(RECORDED INFORMATION begins)
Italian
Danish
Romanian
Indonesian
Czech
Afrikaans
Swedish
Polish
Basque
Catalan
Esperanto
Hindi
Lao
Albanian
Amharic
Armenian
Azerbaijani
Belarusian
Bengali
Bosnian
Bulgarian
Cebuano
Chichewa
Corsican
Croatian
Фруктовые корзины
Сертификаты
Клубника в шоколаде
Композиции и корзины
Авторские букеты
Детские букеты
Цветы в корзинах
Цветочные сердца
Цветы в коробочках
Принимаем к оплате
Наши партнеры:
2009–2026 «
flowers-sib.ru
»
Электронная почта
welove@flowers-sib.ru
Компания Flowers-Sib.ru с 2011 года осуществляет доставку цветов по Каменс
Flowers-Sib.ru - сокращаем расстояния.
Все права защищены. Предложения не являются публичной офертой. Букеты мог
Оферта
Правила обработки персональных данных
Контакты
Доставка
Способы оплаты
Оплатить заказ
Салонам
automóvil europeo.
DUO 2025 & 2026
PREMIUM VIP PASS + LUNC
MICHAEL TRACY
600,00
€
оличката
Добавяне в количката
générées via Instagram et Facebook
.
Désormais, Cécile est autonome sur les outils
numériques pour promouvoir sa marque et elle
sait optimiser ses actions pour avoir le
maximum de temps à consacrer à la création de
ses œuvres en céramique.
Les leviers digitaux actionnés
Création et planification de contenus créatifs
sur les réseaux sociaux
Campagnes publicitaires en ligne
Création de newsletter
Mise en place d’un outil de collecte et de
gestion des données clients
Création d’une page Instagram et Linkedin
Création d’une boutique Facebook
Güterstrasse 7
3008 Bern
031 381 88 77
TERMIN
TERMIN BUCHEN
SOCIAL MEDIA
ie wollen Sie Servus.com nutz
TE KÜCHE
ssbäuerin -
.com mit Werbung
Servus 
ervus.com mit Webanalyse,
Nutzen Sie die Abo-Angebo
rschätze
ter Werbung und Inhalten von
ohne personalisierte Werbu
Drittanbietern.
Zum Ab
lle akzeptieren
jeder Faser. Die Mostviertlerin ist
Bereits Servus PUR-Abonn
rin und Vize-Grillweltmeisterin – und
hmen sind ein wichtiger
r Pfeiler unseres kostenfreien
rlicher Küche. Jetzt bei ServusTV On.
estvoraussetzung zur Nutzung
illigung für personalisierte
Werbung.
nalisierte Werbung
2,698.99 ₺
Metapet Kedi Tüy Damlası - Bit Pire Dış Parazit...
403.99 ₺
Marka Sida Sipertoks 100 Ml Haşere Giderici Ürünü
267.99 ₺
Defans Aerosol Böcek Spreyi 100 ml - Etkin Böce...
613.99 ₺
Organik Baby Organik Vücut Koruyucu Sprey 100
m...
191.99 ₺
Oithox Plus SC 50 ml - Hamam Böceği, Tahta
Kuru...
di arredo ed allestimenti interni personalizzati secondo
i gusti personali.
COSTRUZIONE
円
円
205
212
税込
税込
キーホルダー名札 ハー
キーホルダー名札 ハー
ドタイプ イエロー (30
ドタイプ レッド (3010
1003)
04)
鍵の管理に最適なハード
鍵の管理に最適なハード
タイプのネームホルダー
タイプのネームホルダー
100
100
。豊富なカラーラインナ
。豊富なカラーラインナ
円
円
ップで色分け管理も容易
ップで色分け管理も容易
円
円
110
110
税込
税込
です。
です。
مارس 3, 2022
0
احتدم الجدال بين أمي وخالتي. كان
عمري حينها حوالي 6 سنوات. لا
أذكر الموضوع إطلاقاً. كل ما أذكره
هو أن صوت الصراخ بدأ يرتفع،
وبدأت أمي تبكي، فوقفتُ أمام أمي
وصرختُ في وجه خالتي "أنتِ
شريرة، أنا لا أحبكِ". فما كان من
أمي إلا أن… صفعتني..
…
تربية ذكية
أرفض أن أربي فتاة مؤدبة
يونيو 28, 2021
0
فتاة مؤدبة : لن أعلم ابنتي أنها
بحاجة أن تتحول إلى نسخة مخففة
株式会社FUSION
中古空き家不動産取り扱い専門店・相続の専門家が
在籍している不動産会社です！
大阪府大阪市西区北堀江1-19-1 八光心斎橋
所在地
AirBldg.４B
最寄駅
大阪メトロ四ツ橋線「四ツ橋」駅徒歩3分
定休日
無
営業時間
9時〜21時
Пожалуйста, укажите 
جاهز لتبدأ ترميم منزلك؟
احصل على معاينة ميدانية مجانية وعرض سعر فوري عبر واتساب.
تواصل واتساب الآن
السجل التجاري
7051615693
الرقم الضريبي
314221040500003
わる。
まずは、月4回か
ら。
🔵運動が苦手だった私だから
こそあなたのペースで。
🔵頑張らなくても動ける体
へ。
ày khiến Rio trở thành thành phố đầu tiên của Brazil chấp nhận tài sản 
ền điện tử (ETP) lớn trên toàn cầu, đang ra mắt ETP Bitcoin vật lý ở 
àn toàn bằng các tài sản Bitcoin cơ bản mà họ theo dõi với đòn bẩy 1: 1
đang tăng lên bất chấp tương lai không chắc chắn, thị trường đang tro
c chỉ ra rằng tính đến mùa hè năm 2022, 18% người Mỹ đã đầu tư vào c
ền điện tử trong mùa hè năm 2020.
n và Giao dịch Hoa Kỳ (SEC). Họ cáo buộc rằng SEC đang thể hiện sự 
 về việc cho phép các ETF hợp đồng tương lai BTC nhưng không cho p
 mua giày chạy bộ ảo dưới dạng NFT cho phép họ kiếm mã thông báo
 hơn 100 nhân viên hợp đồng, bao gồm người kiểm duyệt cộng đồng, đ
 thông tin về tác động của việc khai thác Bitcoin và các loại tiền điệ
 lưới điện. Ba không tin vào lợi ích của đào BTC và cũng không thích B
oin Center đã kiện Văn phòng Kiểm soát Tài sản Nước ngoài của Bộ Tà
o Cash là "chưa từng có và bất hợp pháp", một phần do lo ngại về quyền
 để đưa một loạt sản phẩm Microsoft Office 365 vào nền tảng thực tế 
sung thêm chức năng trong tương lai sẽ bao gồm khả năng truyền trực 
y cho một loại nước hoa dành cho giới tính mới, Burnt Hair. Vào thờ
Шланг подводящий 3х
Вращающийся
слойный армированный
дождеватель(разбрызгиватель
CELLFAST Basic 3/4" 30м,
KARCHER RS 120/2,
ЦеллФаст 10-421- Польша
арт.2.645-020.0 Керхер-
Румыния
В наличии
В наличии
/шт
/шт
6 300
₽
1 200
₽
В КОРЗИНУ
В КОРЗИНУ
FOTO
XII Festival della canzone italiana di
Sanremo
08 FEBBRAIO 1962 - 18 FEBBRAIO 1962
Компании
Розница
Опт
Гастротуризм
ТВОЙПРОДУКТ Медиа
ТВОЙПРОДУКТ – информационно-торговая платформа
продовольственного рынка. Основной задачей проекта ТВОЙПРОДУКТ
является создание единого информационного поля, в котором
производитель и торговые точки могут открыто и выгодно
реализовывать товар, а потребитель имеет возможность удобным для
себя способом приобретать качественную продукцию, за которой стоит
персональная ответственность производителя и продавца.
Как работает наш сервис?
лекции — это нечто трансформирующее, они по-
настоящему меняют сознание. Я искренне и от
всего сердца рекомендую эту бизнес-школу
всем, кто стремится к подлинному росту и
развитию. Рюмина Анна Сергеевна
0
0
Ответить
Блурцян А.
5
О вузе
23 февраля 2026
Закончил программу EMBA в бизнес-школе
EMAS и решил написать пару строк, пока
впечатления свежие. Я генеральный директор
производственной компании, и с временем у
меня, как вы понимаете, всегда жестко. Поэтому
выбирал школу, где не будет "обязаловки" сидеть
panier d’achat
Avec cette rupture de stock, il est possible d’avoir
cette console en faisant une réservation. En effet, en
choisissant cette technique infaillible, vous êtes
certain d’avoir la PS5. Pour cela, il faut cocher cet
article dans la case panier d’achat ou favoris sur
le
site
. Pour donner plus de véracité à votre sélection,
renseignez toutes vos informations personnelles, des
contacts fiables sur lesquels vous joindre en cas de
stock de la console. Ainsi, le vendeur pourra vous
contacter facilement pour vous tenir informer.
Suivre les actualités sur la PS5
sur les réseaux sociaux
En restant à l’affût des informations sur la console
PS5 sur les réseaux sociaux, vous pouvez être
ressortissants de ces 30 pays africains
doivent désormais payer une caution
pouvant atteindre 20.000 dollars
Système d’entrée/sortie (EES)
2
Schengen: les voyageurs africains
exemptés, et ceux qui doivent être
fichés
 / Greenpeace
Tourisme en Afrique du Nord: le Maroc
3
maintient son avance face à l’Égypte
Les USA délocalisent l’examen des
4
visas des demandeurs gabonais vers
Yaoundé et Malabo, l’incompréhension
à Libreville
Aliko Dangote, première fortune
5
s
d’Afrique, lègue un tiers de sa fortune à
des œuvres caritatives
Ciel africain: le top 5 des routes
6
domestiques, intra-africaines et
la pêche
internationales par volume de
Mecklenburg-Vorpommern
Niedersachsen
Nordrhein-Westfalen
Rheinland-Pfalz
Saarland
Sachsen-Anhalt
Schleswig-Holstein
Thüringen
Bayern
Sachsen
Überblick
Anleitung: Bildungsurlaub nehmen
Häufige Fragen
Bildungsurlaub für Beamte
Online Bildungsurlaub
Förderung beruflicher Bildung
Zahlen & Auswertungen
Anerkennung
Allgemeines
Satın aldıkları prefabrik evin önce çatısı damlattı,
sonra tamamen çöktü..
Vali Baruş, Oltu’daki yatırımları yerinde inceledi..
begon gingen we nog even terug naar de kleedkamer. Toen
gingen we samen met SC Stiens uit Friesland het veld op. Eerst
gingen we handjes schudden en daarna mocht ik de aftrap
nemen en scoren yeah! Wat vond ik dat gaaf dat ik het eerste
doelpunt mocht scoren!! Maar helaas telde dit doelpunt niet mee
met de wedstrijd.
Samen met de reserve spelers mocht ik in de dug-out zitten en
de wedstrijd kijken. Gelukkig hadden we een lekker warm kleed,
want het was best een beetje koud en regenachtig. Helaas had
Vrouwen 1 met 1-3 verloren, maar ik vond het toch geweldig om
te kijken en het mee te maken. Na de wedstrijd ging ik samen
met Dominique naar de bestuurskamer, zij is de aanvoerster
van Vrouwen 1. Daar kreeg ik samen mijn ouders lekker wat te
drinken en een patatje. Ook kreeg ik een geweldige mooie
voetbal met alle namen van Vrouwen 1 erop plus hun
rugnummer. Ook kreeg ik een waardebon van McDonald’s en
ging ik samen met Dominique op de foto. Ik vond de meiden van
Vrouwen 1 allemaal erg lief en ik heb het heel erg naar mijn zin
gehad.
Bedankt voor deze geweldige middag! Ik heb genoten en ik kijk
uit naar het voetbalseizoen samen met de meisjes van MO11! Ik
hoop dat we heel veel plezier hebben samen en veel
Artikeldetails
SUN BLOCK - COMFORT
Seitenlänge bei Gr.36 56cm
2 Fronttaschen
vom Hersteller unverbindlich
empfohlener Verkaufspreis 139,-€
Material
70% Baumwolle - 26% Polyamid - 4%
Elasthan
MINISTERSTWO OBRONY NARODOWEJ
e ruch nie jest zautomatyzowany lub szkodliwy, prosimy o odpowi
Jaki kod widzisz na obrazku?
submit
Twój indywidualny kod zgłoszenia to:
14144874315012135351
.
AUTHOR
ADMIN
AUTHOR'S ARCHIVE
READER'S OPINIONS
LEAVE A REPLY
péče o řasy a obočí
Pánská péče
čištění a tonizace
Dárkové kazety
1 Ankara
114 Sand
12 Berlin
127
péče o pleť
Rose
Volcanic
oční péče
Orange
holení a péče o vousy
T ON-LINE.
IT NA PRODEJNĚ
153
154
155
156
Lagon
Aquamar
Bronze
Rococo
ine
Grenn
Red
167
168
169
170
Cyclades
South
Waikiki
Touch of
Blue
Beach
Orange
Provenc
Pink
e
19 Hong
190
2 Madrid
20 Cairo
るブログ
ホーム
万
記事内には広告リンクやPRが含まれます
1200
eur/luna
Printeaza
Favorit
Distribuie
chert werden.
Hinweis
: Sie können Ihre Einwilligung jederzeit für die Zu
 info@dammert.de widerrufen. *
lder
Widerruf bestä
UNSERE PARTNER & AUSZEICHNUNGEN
(RECORDED INFORMATION ends)
ACTIVITY ▸
Update the stretch of the listing from its start through the line containing "Création d’une page Instagram et Linkedin" by replacing "Basque" with "Welsh". Leave everything else unchanged.

FINAL ANSWER ▸
Italian
Danish
Romanian
Indonesian
Czech
Afrikaans
Swedish
Polish
Welsh
Catalan
Esperanto
Hindi
Lao
Albanian
Amharic
Armenian
Azerbaijani
Belarusian
Bengali
Bosnian
Bulgarian
Cebuano
Chichewa
Corsican
Croatian
Фруктовые корзины
Сертификаты
Клубника в шоколаде
Композиции и корзины
Авторские букеты
Детские букеты
Цветы в корзинах
Цветочные сердца
Цветы в коробочках
Принимаем к оплате
Наши партнеры:
2009–2026 «
flowers-sib.ru
»
Электронная почта
welove@flowers-sib.ru
Компания Flowers-Sib.ru с 2011 года осуществляет доставку цветов по Каменс
Flowers-Sib.ru - сокращаем расстояния.
Все права защищены. Предложения не являются публичной офертой. Букеты мог
Оферта
Правила обработки персональных данных
Контакты
Доставка
Способы оплаты
Оплатить заказ
Салонам
automóvil europeo.
DUO 2025 & 2026
PREMIUM VIP PASS + LUNC
MICHAEL TRACY
600,00
€
оличката
Добавяне в количката
générées via Instagram et Facebook
.
Désormais, Cécile est autonome sur les outils
numériques pour promouvoir sa marque et elle
sait optimiser ses actions pour avoir le
maximum de temps à consacrer à la création de
ses œuvres en céramique.
Les leviers digitaux actionnés
Création et planification de contenus créatifs
sur les réseaux sociaux
Campagnes publicitaires en ligne
Création de newsletter
Mise en place d’un outil de collecte et de
gestion des données clients
Création d’une page Instagram et Linkedin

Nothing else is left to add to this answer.